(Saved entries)

※ ※ ※

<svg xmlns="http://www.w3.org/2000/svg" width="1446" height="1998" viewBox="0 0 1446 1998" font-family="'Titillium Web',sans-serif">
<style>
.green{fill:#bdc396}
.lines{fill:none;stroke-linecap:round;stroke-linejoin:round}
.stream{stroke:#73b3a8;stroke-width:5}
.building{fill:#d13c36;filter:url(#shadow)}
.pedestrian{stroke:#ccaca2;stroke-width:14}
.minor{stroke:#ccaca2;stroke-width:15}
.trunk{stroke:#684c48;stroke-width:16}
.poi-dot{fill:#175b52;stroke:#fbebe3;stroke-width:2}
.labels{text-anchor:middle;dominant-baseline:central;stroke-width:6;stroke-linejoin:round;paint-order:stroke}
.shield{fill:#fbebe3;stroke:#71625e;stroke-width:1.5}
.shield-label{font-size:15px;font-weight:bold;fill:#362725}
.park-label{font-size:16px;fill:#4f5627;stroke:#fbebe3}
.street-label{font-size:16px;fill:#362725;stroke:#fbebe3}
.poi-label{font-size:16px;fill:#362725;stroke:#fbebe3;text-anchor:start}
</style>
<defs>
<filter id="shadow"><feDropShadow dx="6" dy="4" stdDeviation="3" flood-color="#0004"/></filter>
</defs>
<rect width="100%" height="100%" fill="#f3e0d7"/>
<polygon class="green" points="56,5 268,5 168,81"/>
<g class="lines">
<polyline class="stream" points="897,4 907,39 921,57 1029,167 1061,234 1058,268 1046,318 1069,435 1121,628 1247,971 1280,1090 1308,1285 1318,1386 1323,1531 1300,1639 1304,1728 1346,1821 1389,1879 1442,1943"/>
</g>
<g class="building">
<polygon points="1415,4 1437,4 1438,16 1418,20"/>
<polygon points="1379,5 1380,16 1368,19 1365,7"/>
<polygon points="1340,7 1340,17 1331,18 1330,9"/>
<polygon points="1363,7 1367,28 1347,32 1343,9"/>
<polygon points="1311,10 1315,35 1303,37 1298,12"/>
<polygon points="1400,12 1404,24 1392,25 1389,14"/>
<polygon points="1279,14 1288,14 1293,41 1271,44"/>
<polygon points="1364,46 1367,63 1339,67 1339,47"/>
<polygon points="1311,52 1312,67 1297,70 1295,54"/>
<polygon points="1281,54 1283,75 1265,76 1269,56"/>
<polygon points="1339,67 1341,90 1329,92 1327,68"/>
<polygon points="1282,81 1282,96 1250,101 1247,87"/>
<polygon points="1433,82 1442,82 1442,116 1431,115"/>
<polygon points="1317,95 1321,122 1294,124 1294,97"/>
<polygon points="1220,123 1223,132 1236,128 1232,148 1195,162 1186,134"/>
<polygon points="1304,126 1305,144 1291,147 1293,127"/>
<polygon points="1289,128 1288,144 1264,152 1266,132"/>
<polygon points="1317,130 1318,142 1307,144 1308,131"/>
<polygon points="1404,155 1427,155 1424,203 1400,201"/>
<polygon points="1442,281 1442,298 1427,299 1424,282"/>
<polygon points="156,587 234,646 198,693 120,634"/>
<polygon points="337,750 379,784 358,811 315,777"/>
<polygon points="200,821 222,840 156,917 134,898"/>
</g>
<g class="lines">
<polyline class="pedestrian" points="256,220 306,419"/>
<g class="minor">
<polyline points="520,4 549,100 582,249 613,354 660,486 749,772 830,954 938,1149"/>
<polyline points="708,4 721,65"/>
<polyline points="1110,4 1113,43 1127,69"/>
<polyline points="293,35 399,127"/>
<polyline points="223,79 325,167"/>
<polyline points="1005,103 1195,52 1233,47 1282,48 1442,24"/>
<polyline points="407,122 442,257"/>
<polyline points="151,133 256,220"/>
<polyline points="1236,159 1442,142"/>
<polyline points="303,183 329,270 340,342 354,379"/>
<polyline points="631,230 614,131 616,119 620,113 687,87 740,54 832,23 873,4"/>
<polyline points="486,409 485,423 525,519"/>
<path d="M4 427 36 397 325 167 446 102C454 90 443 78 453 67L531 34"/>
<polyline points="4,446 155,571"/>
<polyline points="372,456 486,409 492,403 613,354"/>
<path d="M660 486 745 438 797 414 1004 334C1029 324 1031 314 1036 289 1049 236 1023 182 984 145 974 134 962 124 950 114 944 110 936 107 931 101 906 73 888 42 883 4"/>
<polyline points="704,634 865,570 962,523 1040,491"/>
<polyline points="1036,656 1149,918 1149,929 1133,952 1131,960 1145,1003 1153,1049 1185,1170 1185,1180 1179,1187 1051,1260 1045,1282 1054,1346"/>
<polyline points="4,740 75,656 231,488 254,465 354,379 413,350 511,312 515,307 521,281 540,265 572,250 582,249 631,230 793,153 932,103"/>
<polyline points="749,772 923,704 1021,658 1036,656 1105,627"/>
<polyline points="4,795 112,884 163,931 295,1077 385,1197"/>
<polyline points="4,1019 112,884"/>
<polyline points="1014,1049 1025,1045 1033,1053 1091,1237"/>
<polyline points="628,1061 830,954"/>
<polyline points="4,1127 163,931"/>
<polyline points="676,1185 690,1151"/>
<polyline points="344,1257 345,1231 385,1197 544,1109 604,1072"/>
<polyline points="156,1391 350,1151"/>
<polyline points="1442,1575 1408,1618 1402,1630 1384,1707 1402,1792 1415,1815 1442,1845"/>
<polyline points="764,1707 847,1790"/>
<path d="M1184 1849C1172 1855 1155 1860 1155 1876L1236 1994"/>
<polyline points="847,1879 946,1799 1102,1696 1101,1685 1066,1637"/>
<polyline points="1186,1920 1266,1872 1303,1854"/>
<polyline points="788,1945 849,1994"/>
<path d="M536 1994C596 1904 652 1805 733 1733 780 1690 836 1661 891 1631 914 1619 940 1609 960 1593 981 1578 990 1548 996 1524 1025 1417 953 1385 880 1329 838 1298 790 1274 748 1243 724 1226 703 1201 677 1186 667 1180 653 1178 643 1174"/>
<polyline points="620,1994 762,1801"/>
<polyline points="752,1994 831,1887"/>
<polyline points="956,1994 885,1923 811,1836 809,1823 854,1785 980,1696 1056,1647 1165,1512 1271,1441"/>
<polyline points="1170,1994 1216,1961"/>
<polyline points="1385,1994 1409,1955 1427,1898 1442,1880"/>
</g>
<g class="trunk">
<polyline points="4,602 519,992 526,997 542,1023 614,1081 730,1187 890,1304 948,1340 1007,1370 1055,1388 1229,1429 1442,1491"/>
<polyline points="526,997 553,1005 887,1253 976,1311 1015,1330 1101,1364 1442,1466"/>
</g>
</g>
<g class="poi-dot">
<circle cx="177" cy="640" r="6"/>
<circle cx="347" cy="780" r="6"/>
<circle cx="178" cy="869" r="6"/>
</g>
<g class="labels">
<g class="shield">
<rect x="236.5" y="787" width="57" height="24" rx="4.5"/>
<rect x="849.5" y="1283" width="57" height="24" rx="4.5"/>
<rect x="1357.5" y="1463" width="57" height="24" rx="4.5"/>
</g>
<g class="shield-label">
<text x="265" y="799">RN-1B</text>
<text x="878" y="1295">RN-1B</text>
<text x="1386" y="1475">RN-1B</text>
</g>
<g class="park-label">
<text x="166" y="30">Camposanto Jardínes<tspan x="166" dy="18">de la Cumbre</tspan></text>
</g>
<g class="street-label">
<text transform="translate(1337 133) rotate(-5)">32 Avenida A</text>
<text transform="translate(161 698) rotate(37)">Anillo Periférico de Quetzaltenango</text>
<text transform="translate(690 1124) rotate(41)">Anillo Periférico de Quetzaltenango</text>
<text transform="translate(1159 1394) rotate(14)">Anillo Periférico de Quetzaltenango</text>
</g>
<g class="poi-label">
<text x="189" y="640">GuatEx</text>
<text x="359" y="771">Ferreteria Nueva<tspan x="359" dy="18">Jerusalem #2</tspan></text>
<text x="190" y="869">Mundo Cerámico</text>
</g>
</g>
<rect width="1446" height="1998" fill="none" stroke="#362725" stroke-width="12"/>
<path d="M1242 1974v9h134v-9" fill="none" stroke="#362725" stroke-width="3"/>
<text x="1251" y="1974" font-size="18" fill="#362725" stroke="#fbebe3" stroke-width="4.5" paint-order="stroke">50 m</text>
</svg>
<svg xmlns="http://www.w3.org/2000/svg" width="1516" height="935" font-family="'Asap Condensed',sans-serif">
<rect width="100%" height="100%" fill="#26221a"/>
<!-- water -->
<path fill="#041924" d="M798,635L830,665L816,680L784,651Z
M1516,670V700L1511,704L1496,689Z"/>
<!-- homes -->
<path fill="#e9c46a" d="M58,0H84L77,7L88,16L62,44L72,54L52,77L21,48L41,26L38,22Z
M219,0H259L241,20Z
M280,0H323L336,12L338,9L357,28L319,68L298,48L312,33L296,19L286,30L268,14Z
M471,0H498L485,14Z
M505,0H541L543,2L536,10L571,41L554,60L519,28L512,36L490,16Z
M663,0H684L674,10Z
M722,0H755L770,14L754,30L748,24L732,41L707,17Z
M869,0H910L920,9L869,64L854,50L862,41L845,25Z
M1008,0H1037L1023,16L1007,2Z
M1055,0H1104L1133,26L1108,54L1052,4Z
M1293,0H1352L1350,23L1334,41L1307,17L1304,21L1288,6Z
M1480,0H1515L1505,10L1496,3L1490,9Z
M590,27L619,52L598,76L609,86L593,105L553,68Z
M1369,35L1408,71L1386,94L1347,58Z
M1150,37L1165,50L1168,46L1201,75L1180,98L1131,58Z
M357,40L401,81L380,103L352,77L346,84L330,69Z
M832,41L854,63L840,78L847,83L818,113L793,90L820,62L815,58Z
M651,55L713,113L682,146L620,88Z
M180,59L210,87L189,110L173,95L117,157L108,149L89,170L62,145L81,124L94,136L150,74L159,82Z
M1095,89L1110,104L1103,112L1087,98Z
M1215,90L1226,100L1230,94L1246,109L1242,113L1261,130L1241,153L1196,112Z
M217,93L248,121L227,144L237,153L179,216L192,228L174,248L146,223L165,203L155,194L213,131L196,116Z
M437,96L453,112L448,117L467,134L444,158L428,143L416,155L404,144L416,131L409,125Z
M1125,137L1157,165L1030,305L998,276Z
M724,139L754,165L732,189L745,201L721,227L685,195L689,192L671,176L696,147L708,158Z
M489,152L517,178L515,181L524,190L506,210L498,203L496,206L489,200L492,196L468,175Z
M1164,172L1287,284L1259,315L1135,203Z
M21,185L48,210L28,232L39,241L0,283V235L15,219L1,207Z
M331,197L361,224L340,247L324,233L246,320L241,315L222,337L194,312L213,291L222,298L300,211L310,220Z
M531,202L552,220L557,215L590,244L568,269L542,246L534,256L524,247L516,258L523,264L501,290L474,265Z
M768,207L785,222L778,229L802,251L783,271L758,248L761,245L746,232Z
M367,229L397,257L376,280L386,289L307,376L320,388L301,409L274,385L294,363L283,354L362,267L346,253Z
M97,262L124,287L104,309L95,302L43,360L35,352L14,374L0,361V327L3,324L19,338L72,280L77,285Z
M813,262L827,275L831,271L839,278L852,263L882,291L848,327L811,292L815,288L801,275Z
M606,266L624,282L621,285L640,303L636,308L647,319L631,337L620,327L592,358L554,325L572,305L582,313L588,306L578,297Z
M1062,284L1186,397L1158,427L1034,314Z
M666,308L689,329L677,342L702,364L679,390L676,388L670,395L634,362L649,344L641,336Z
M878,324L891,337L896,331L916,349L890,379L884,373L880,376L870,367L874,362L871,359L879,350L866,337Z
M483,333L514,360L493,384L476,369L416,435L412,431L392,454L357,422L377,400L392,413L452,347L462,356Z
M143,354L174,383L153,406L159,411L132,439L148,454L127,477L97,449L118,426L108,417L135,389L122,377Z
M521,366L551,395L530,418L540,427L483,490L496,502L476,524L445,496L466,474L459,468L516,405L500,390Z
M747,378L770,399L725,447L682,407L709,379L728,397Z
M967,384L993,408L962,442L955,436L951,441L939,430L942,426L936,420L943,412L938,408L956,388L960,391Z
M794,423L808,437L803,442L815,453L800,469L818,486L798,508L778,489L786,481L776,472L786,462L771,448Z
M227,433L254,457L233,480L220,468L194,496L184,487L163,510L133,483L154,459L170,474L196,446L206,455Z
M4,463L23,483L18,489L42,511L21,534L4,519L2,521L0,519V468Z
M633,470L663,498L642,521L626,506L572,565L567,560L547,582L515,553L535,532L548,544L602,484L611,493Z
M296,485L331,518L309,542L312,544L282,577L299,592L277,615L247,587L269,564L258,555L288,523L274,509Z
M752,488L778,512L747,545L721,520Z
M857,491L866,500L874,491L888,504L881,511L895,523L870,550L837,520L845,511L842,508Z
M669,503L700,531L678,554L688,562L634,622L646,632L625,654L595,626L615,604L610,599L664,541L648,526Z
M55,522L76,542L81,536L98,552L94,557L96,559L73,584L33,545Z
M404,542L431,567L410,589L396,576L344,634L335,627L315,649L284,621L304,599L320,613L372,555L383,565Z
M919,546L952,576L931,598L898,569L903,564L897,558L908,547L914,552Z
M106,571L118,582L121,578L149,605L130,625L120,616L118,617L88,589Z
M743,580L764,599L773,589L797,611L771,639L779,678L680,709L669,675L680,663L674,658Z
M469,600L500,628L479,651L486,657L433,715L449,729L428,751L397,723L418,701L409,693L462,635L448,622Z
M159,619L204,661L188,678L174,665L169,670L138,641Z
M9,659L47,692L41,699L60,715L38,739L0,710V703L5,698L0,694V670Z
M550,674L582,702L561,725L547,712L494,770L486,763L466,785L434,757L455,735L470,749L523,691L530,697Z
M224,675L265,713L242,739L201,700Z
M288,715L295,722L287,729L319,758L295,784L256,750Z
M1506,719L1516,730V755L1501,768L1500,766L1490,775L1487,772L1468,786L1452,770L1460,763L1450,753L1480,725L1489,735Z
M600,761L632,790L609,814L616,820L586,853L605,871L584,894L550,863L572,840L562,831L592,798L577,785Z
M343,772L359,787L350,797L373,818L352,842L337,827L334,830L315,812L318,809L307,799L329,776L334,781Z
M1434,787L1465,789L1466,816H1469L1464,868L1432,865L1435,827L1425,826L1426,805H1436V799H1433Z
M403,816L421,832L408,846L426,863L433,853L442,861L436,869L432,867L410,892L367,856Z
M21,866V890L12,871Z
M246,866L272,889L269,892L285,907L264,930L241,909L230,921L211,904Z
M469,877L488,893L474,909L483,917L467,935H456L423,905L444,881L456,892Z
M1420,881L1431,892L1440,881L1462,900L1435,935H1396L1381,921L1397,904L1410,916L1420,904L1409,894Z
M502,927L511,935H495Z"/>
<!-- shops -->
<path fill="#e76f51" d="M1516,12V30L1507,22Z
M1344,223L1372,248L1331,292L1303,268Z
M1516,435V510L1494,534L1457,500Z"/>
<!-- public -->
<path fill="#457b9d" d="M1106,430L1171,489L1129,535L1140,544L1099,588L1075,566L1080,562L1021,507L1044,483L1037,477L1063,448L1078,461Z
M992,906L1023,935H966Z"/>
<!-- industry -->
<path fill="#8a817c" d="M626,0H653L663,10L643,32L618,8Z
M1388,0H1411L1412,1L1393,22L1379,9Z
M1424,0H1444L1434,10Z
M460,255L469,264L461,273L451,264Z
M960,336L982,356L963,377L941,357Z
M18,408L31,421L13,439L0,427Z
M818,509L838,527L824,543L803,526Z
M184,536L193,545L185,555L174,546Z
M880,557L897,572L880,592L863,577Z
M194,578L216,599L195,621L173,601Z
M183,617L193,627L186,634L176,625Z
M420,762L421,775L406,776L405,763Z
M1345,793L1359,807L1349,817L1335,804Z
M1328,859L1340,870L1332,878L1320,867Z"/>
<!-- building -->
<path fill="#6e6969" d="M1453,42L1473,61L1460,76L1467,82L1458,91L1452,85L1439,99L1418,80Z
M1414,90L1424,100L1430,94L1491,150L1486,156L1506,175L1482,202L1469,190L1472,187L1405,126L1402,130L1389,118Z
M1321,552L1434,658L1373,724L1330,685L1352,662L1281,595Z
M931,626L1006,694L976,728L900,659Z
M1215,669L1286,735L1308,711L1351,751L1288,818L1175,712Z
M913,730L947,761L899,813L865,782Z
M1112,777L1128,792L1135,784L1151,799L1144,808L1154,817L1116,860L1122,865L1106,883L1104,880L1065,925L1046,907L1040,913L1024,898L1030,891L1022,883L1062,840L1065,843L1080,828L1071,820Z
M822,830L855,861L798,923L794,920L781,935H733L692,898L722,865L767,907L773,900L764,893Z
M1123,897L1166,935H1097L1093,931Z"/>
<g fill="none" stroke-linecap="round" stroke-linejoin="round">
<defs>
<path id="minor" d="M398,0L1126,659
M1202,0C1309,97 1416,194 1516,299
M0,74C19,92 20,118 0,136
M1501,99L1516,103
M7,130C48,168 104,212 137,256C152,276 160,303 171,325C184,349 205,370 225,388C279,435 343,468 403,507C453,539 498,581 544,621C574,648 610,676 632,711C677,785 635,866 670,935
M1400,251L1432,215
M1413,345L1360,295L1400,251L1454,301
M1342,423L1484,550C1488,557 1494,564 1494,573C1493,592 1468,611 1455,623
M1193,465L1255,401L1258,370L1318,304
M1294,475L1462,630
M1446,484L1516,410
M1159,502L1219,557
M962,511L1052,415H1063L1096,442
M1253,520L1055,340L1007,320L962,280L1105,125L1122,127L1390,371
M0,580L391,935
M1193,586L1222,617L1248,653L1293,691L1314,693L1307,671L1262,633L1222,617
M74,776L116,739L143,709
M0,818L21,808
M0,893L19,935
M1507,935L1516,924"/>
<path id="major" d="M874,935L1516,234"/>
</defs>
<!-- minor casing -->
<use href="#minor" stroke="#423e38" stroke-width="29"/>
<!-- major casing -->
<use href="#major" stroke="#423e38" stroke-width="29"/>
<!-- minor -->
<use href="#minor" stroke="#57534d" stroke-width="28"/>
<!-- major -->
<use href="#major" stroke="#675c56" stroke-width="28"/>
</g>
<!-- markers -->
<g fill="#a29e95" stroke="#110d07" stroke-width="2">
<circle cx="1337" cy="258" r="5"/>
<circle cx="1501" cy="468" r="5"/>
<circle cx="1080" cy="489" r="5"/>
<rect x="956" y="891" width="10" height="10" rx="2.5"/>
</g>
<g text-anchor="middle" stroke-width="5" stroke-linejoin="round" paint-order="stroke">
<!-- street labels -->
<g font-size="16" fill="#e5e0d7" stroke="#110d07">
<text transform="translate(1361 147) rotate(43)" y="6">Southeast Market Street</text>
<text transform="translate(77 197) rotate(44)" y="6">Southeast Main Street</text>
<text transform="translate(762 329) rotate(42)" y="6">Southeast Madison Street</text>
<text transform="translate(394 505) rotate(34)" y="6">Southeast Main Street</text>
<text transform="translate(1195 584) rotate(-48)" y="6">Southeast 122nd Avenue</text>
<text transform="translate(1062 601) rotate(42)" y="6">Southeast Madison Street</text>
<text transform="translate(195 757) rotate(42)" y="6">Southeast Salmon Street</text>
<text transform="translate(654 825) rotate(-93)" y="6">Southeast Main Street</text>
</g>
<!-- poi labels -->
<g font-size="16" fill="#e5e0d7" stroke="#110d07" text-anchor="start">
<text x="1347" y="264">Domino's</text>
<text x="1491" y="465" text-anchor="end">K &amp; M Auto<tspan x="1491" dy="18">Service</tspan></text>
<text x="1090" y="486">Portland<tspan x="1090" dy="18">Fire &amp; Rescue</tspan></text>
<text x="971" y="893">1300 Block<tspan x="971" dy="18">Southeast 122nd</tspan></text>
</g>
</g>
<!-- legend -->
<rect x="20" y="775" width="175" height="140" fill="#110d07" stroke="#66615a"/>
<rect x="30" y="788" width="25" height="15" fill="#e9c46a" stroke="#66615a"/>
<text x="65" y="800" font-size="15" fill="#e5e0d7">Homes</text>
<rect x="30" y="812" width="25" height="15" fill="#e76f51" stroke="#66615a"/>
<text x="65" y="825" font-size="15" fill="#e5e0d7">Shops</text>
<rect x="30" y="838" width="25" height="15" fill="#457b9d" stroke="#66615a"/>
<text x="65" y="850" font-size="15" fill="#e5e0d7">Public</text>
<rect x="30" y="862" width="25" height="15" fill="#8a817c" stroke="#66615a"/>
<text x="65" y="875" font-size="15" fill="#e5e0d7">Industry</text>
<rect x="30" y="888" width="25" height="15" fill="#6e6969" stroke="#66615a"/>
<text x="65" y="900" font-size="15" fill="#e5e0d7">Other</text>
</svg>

※ ※ ※

▶ **THE PROBLEM**
Write down again, exactly as given, only the lines above that fall from the line with "M1400,251L1432,215" to the line with "<!-- markers -->", inclusive.

▶ **ANSWER BELOW**
M1400,251L1432,215
M1413,345L1360,295L1400,251L1454,301
M1342,423L1484,550C1488,557 1494,564 1494,573C1493,592 1468,611 1455,623
M1193,465L1255,401L1258,370L1318,304
M1294,475L1462,630
M1446,484L1516,410
M1159,502L1219,557
M962,511L1052,415H1063L1096,442
M1253,520L1055,340L1007,320L962,280L1105,125L1122,127L1390,371
M0,580L391,935
M1193,586L1222,617L1248,653L1293,691L1314,693L1307,671L1262,633L1222,617
M74,776L116,739L143,709
M0,818L21,808
M0,893L19,935
M1507,935L1516,924"/>
<path id="major" d="M874,935L1516,234"/>
</defs>
<!-- minor casing -->
<use href="#minor" stroke="#423e38" stroke-width="29"/>
<!-- major casing -->
<use href="#major" stroke="#423e38" stroke-width="29"/>
<!-- minor -->
<use href="#minor" stroke="#57534d" stroke-width="28"/>
<!-- major -->
<use href="#major" stroke="#675c56" stroke-width="28"/>
</g>
<!-- markers -->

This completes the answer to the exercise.